# What is expected:
Rewrite every record below with "series" replaced by "data sets" and all else unchanged, leaving out the pictures.
---------- Records for the task ----------
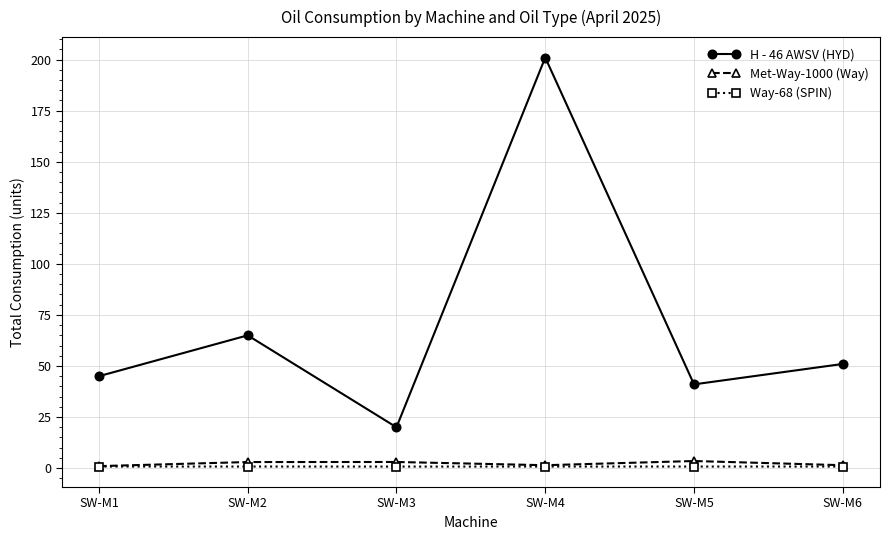

Rank the series at SW-M5 from lowest to highest value.

Way-68 (SPIN), Met-Way-1000 (Way), H - 46 AWSV (HYD)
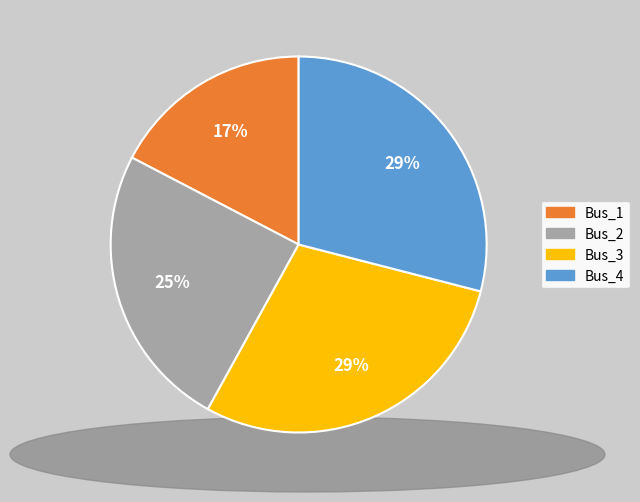

To the nearest percent, what is the average slice percentage?

25%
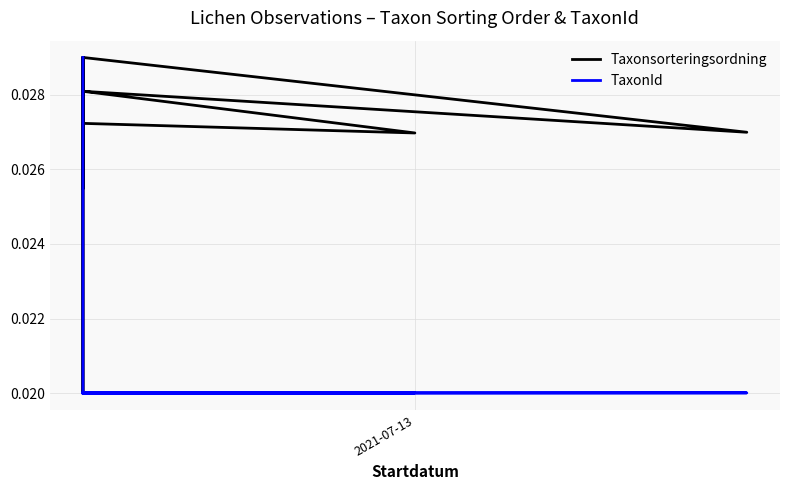

How many series are shown in this chart?

2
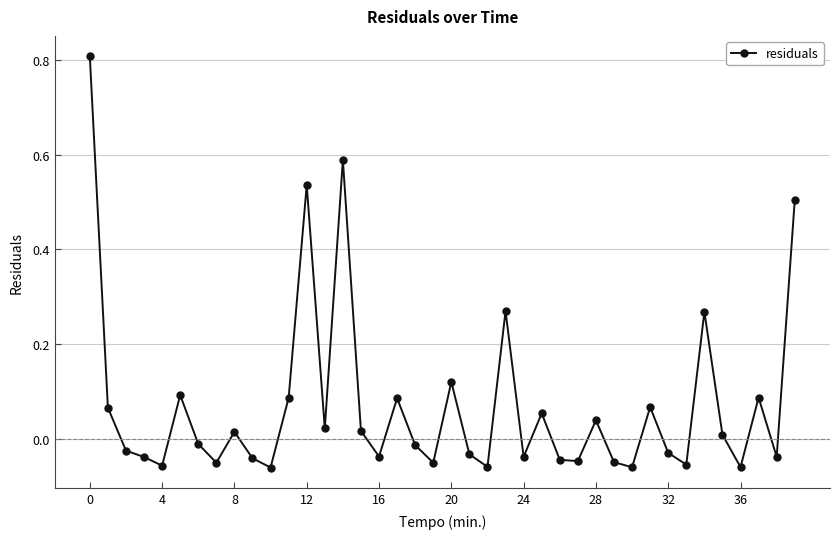

What is the difference between the maximum and minimum values?

0.9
----------
# Response below:
Rank the data sets at SW-M5 from lowest to highest value.

Way-68 (SPIN), Met-Way-1000 (Way), H - 46 AWSV (HYD)

To the nearest percent, what is the average slice percentage?

25%

How many data sets are shown in this chart?

2

What is the difference between the maximum and minimum values?

0.9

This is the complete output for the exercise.